# EXTRAIT DE PAGE:
La présomption de contrat de travail posée par l'article L. 762-1 du Code du travail ne vaut qu'entre les organisateurs de spectacles et les artistes y participant. Si les relations s'établissent entre un artiste et une autre personne n'étant pas en charge de l'organisation du spectacle, l'existence d'un contrat de travail s'établit selon les règles habituelles, c'est-à-dire par la caractérisation d'un lien de subordination.

1. L'ajout d'une condition à la présomption de salariat des artistes de spectacle

  • L'existence d'une présomption de salariat

L'article L. 762-1 du Code du travail met en place une présomption de contrat de travail au bénéfice des artistes de spectacle (2). Ainsi, "tout contrat par lequel une personne physique ou morale s'assure, moyennant rémunération, le concours d'un artiste du spectacle en vue de sa production, est présumé être un contrat de travail".

L'existence d'une telle présomption n'est pas réservée aux artistes de spectacle. Le même mécanisme est utilisé par le législateur pour les mannequins (3), pour les ouvreuses préposées aux vestiaires et les vendeurs de programmes (4) ou, encore, pour les journalistes professionnels (5).

Ces présomptions visent à résoudre les difficultés inhérentes à l'établissement d'un lien de subordination, mais aussi à préserver certains aspects sensibles de ces relations, tels que la liberté d'expression inhérente à ces professions. S'agissant, plus précisément, de la relation entre l'artiste et le producteur, ce mécanisme probatoire s'avère très nettement favorable à l'artiste qui pourra choisir entre salariat et activité indépendante. En effet, l'article L. 762-1 ajoute que la présomption disparaît lorsque l'artiste exerce son activité "dans des conditions impliquant son inscription au registre du commerce".

  • Les conditions de l'application et du renversement de la présomption

Pour que l'artiste puisse revendiquer l'application de la présomption, il suffit qu'il ait conclu un contrat en vue de sa production moyennant rémunération. Peu importe la qualification conférée par les parties au contrat. De la même manière, le fait que le cocontractant de l'artiste soit une personne physique ou morale n'a aucune influence sur l'existence de la présomption.

La présomption continue de s'appliquer quand bien même l'artiste conserve la liberté d'expression inhérente à son art, qu'il soit propriétaire de son matériel ou, de façon plus surprenante, qu'il emploie lui-même une ou plusieurs personnes pour le seconder. De la même manière, le mode et le montant de la rémunération n'ont pas d'influence sur le jeu de la présomption, y compris si la rémunération n'est pas versée directement par l'organisateur du spectacle (6).

La présomption comporte donc un spectre très large. Elle n'est, pourtant, pas irréfragable puisque la relation ne sera pas considérée comme étant soumise à un contrat de travail si l'artiste exerce son activité dans des conditions impliquant son inscription au registre du commerce et des sociétés.

La référence au registre du commerce et des sociétés ne va pas sans rappeler la présomption prévue par l'article L. 120-3 du Code du travail (N° Lexbase : L1422G9K) même s'il s'agit là du mécanisme inverse. En effet, ce texte pose une présomption de non-salariat lorsque le travailleur est inscrit au RCS alors que, s'agissant des artistes de spectacle, ce rattachement matériel au registre du commerce ne sert qu'à combattre la présomption.

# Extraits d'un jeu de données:

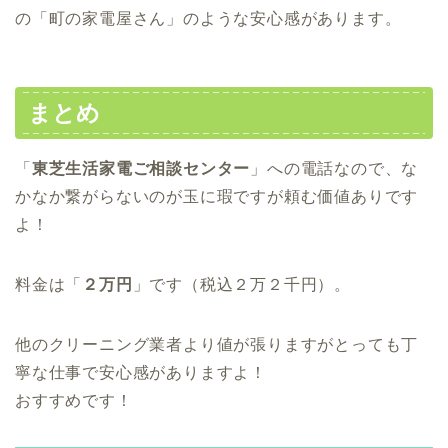
の「町の家電屋さん」のような安心感があります。
まとめ
「
東芝生活家電ご相談センター
」への電話なので、な
かなか繋がらないのが玉に瑕ですが頼む価値ありです
よ！
料金は「
２万円
」です（税込２万２千円）。
他のクリーニング業者より値が張りますがとっても丁
寧な仕事で安心感がありますよ！
おすすめです！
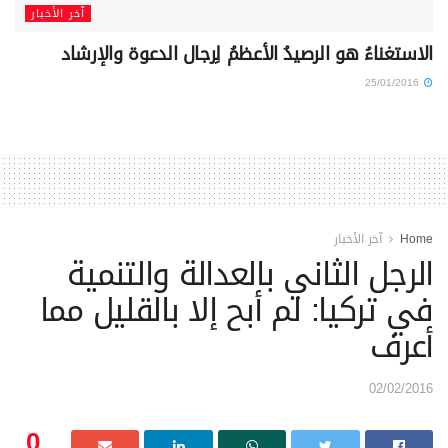
آخر الأخبار
الاستغناءُ هو الرصيدُ الأعظمُ لِرجال الدعوة والإرشاد
25/01/2016
Home
آخر الأخبار
الرجل الثاني بالعدالة والتنمية
في تركيا: لم أبح إلا بالقليل مما
أعرف
02/02/2016
0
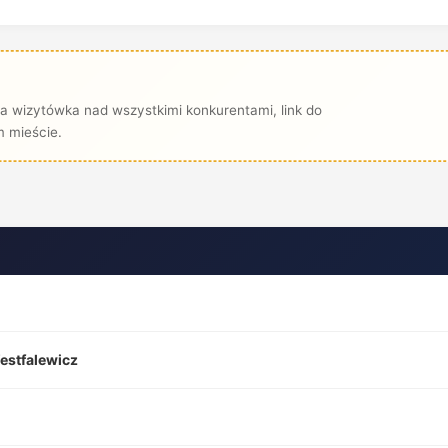
 wizytówka nad wszystkimi konkurentami, link do
 mieście.
estfalewicz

# CONSIGNE:
Selon l'extrait de page, pourquoi le mécanisme probatoire de l'article L. 762-1 s'avère-t-il très nettement favorable à l'artiste dans sa relation avec le producteur ? Répondez en une à trois phrases.

# RÉSULTAT:
Ce mécanisme permet à l'artiste de choisir entre salariat et activité indépendante. En effet, l'article L. 762-1 ajoute que la présomption de contrat de travail disparaît lorsque l'artiste exerce son activité dans des conditions impliquant son inscription au registre du commerce.